SUPPLIED INFORMATION:

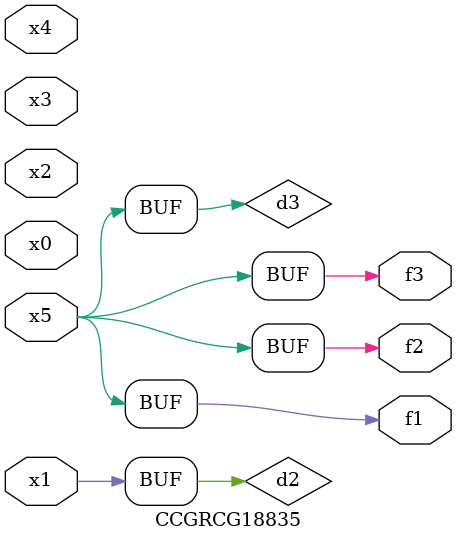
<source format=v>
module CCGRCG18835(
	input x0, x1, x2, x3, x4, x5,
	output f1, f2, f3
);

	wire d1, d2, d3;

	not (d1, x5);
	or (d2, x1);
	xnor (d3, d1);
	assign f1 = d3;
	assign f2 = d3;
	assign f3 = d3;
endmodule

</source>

THE PROBLEM: Reply with the lines from the one that contains "wire d1, d2, d3;" through the last line of the material above, copied exactly and nothing else.

EXERCISE RESULT:
	wire d1, d2, d3;

	not (d1, x5);
	or (d2, x1);
	xnor (d3, d1);
	assign f1 = d3;
	assign f2 = d3;
	assign f3 = d3;
endmodule

</source>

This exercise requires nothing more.